One of the key drivers of the rebound has been the surge in companies upsizing their share repurchase programs. When companies buy back their shares, they shrink the shares-outstanding figure we find on the income statement. Such a move leads to more favorable earnings-per-share (EPS) comparisons. Think about it: buying back shares doesn’t change a company’s net income. It just reduces the number of shares that are divided into net income to compute the earnings per share for a given quarter. If you were to think those share buyback programs could help artificially inflate the earnings growth rate, you would be correct…..

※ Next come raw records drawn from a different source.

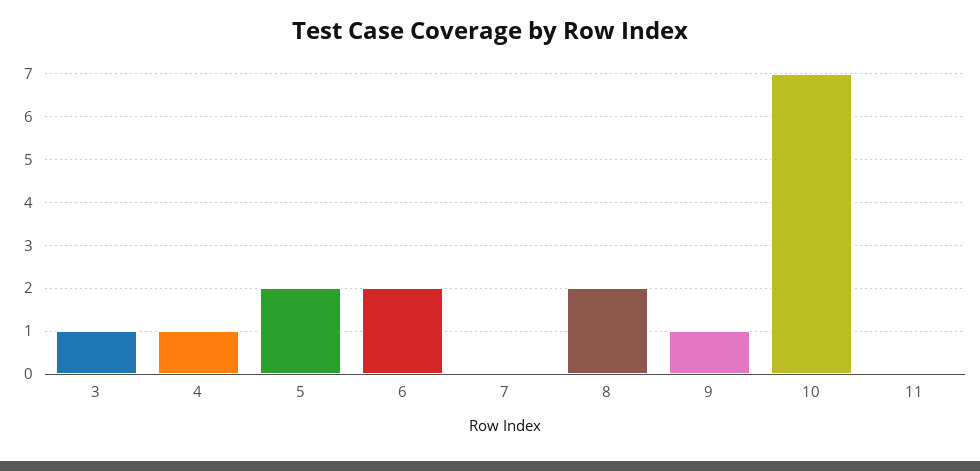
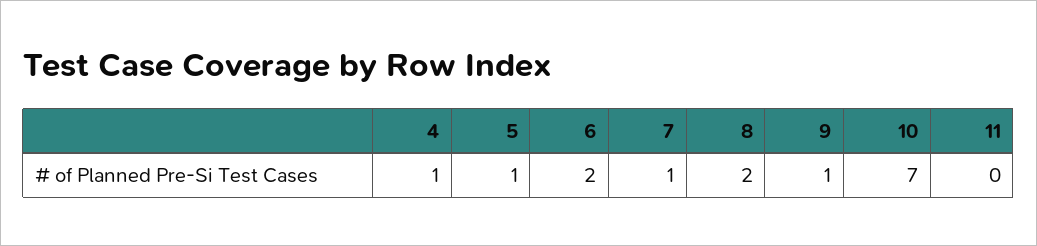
3: 1 -> none
5: 2 -> 1
7: 0 -> 1

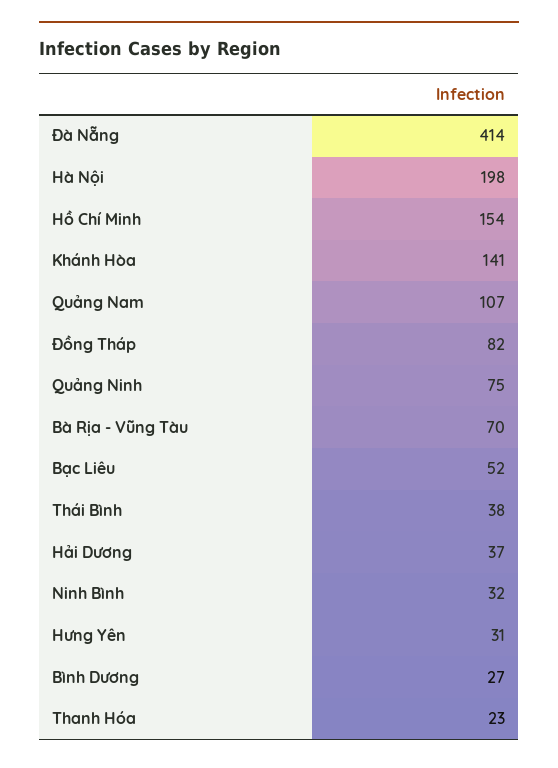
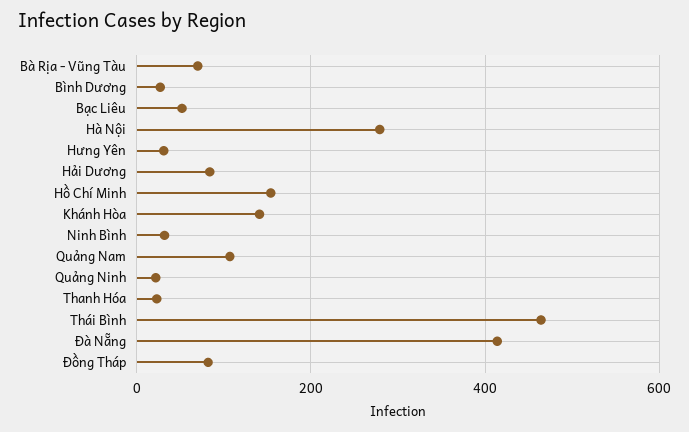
Hà Nội: 198 -> 280
Quảng Ninh: 75 -> 20
Thái Bình: 38 -> 460
Hải Dương: 37 -> 80

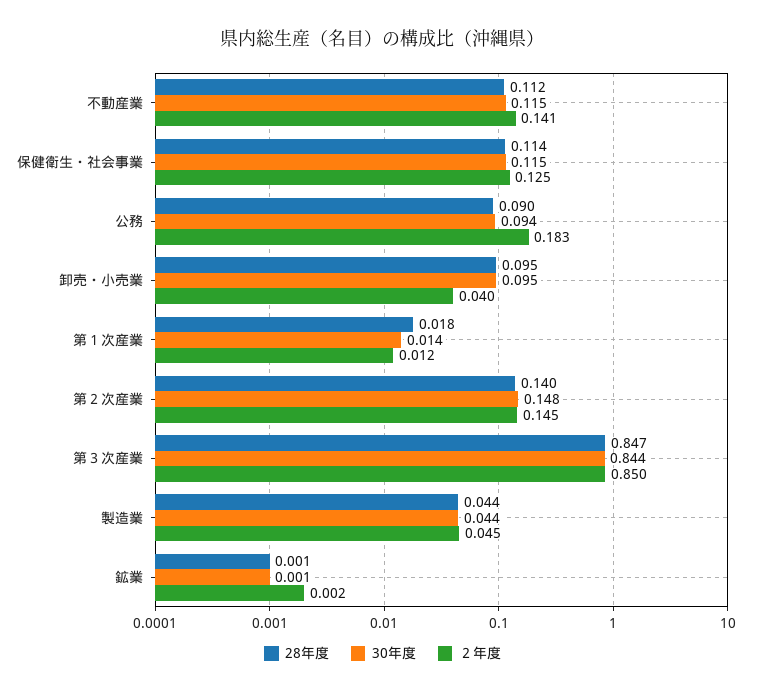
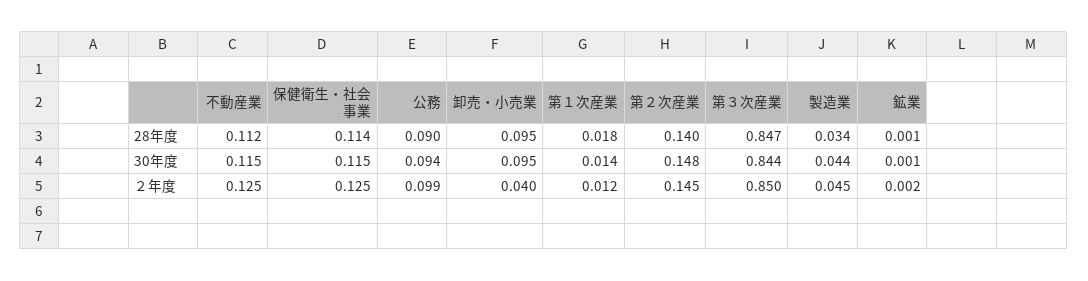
２年度, 不動産業: 0.141 -> 0.125
２年度, 公務: 0.183 -> 0.099
28年度, 製造業: 0.044 -> 0.034

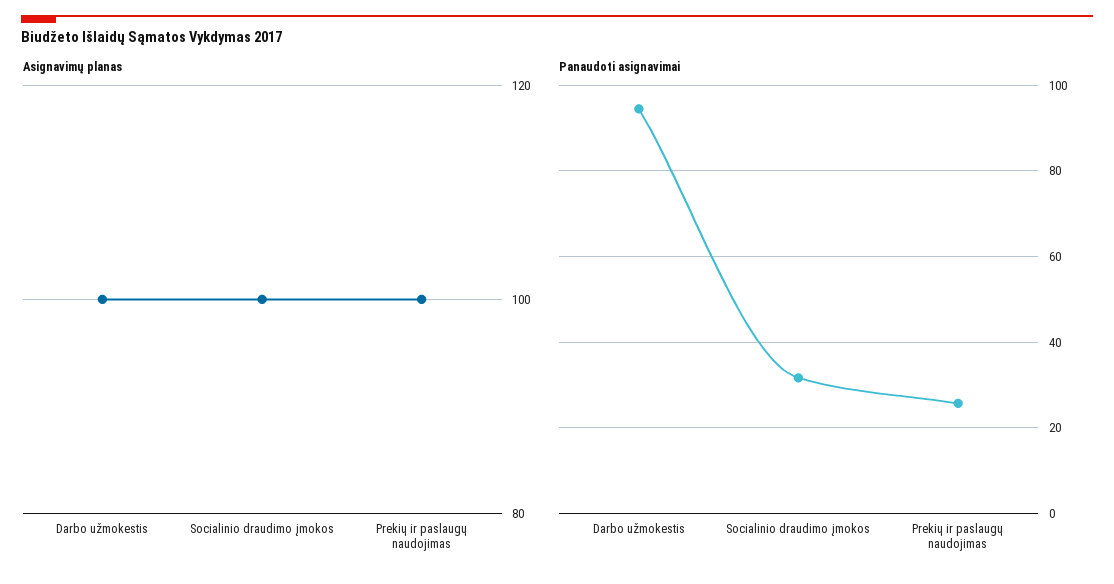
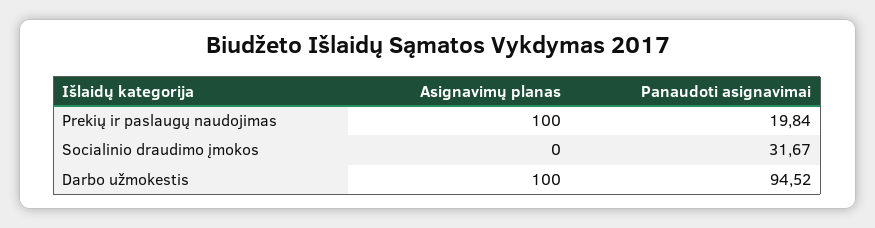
Asignavimų planas, Socialinio draudimo įmokos: 100 -> 0
Panaudoti asignavimai, Prekių ir paslaugų naudojimas: 26 -> 19.84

Despite the market’s rebound during the last few days, much of the economic data we’ve been getting points to further softening in the economy. For example, the February reading for the Empire Manufacturing Survey from the Federal Reserve Bank of New York came in at -16.6 with continued contractions in new order activity during the month.
This morning, Feb. 17, we received the Fed’s January reading on Industrial Production. While the metrics were up month over month, if you dug into the report, you would have seen that total industrial production was down 0.7% year over year. Moreover, most of the month-over-month strength was due to the jump in utility activity in January. That makes sense and I can attest firsthand to winter’s belated arrival in the latter part of December as I shoveled snow that fell more than 34-inches deep on my driveway.
As long as we continue to get economic data that raises concerns about growth expectations, either for the economy or for a company’s earnings, we’ll continue to sit on the sidelines and collect our dividends as we wait for even more attractive entry points on growth-oriented stocks.